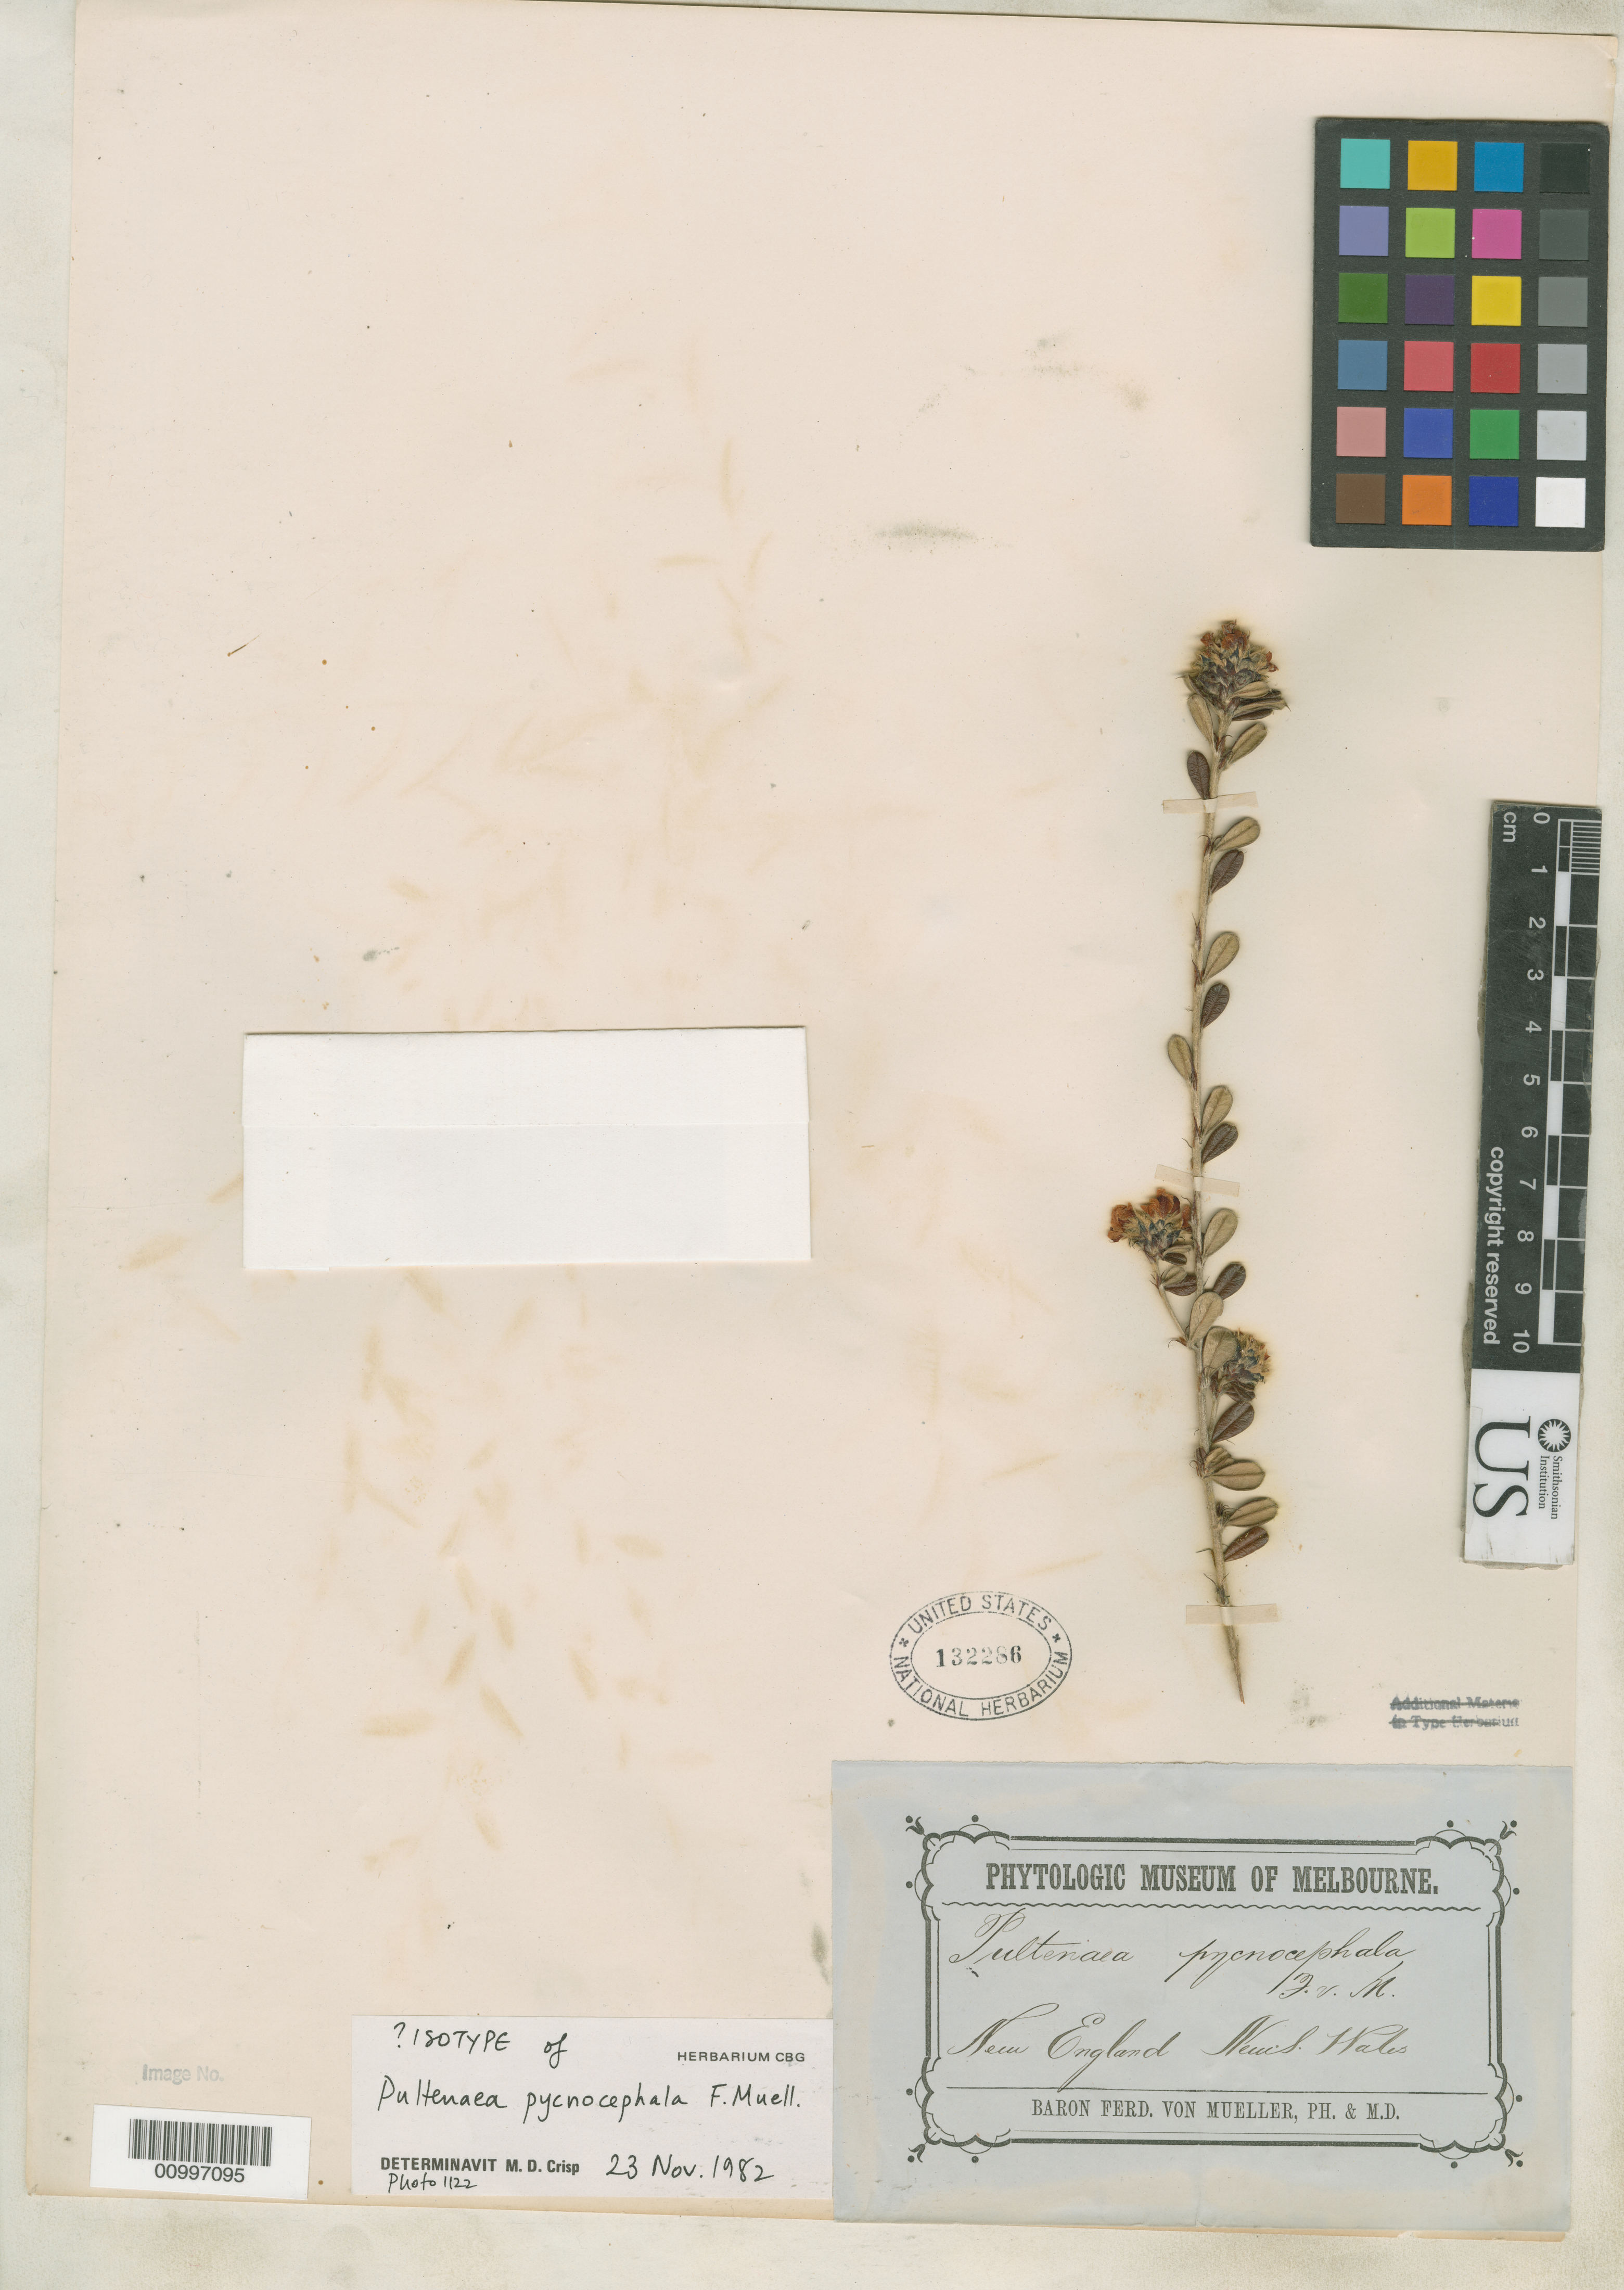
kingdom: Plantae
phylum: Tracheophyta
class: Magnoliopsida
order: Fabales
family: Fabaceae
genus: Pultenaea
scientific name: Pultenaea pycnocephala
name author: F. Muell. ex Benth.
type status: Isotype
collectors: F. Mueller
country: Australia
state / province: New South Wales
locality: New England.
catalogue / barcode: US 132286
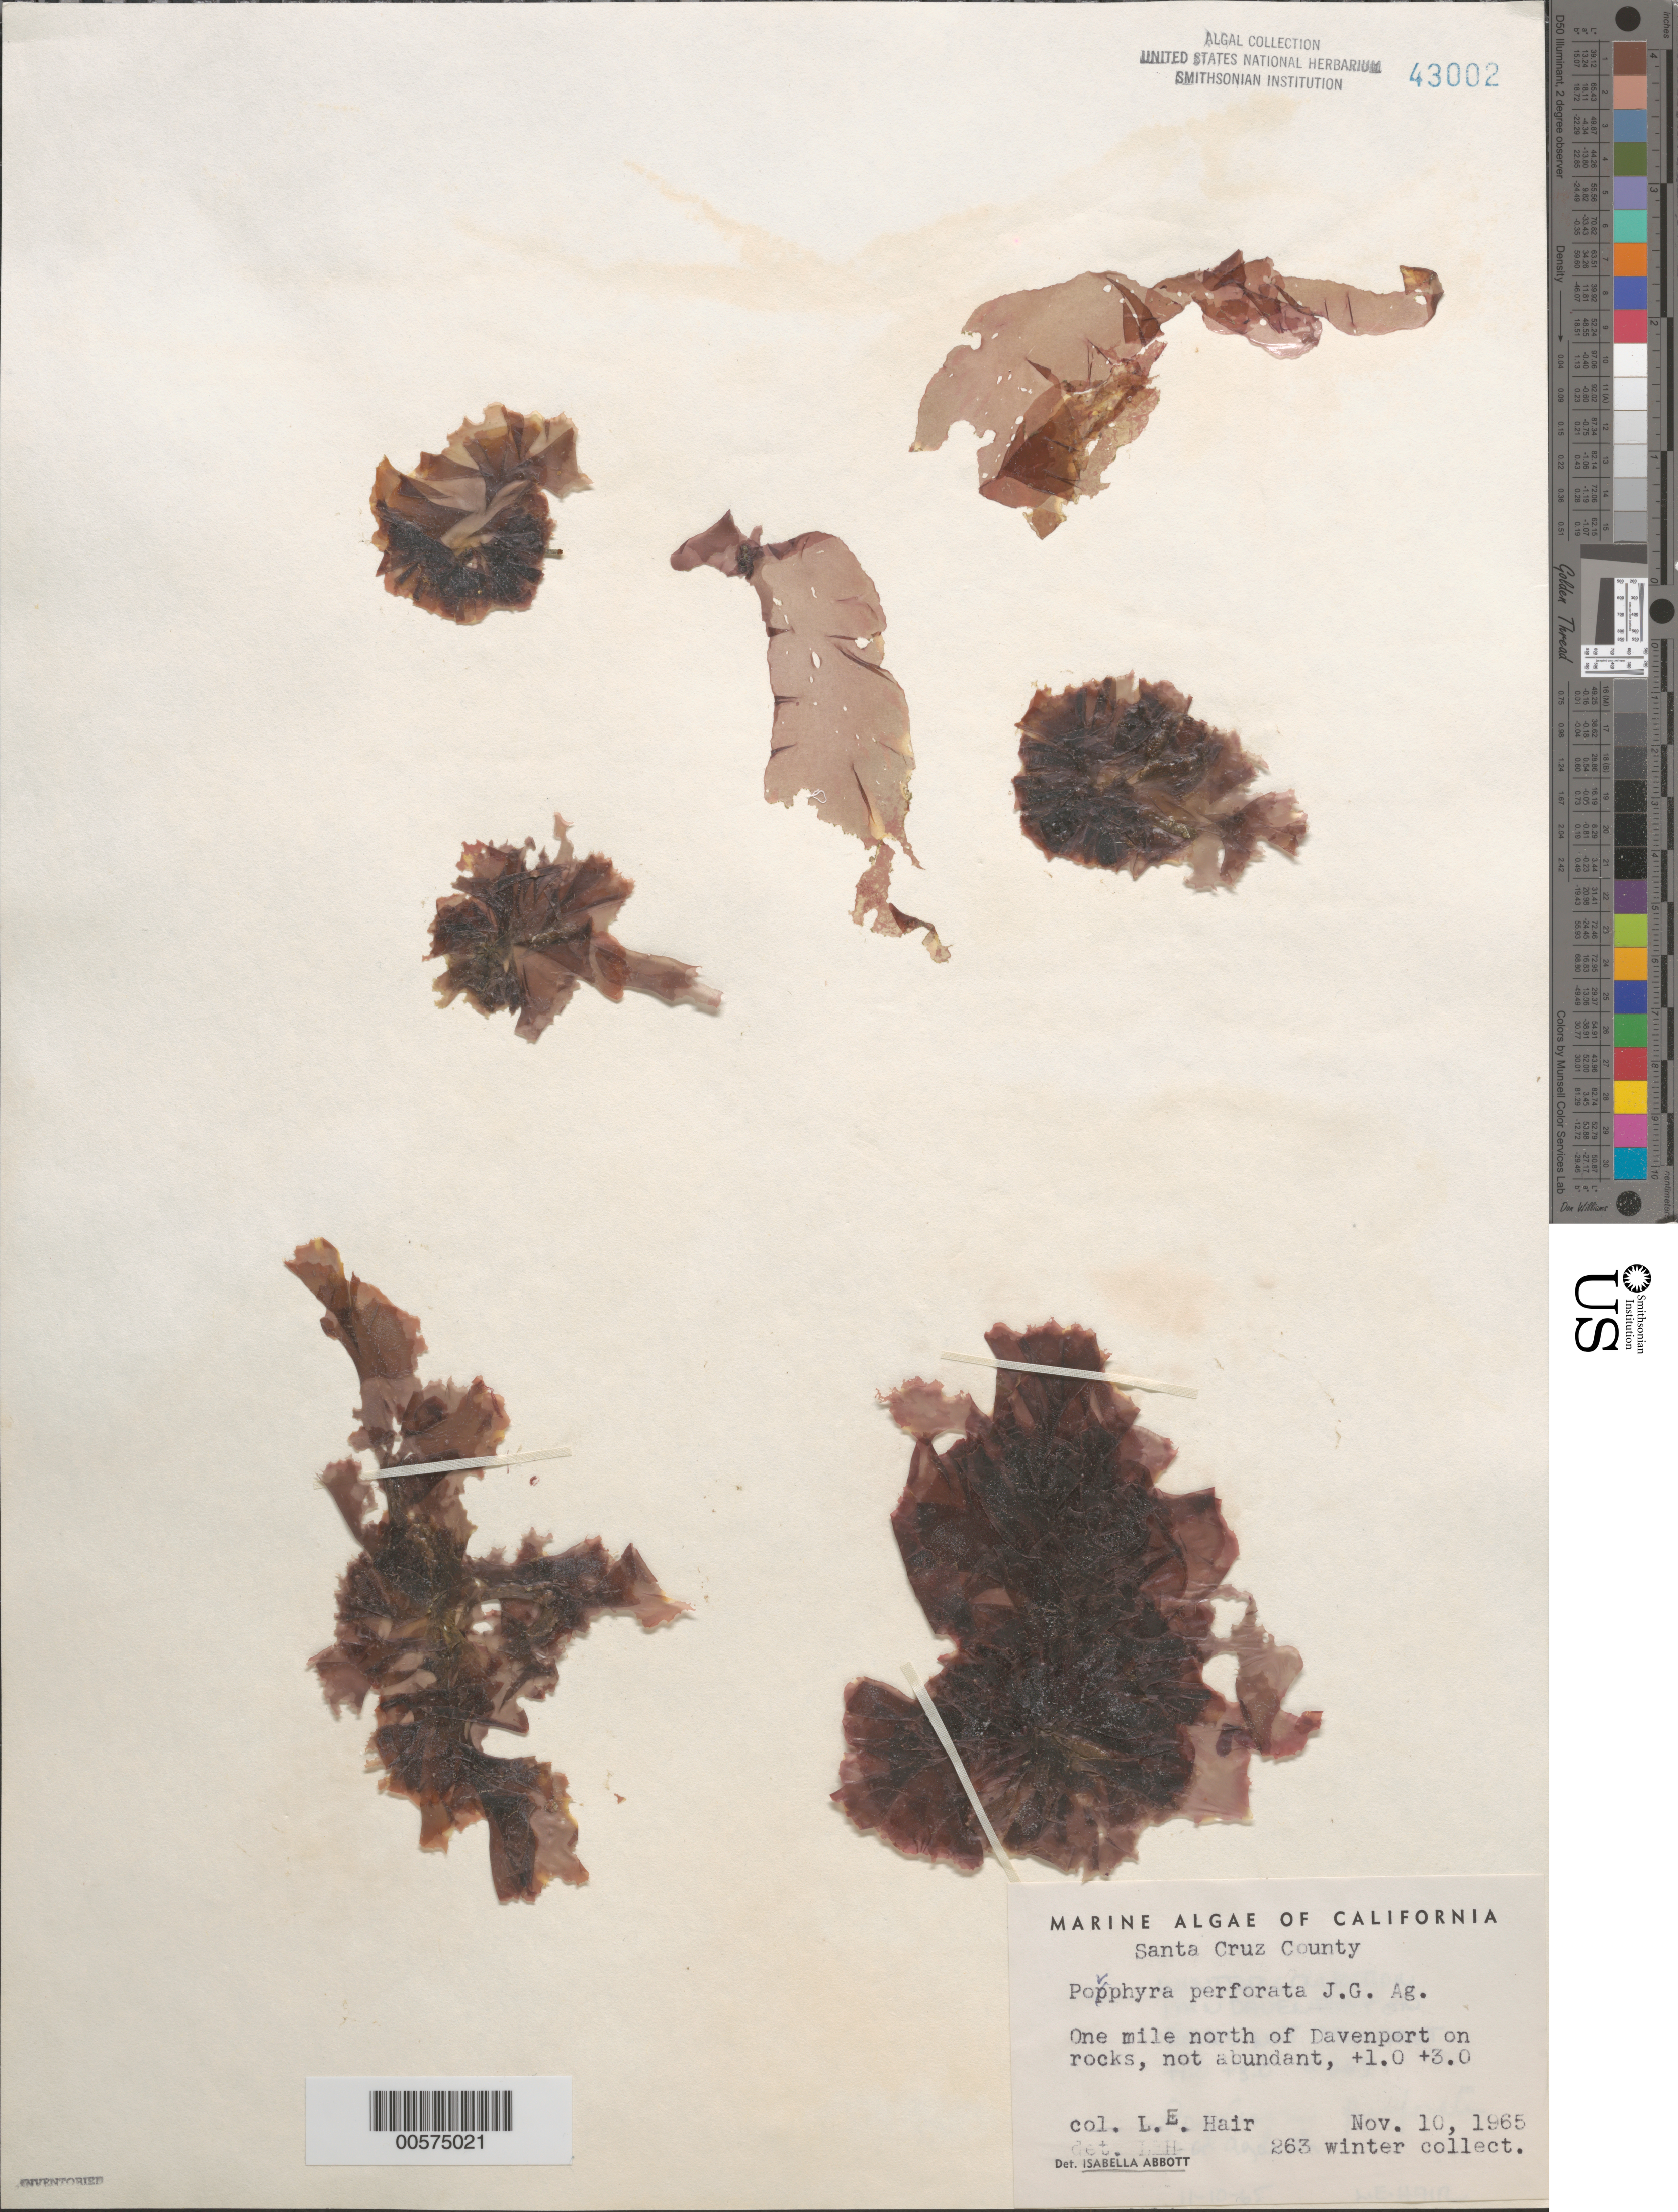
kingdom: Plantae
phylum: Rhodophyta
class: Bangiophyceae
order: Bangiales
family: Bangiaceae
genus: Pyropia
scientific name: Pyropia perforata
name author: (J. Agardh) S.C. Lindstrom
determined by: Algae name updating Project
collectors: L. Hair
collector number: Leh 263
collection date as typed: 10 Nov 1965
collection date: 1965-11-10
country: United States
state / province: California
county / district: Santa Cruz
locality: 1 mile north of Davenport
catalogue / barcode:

....

Objective: Reproduce every line of the records above verbatim, leaving out the pictures.

Solution below:
kingdom: Plantae
phylum: Tracheophyta
class: Magnoliopsida
order: Fabales
family: Fabaceae
genus: Pultenaea
scientific name: Pultenaea pycnocephala
name author: F. Muell. ex Benth.
type status: Isotype
collectors: F. Mueller
country: Australia
state / province: New South Wales
locality: New England.
catalogue / barcode: US 132286
kingdom: Plantae
phylum: Rhodophyta
class: Bangiophyceae
order: Bangiales
family: Bangiaceae
genus: Pyropia
scientific name: Pyropia perforata
name author: (J. Agardh) S.C. Lindstrom
determined by: Algae name updating Project
collectors: L. Hair
collector number: Leh 263
collection date as typed: 10 Nov 1965
collection date: 1965-11-10
country: United States
state / province: California
county / district: Santa Cruz
locality: 1 mile north of Davenport
catalogue / barcode:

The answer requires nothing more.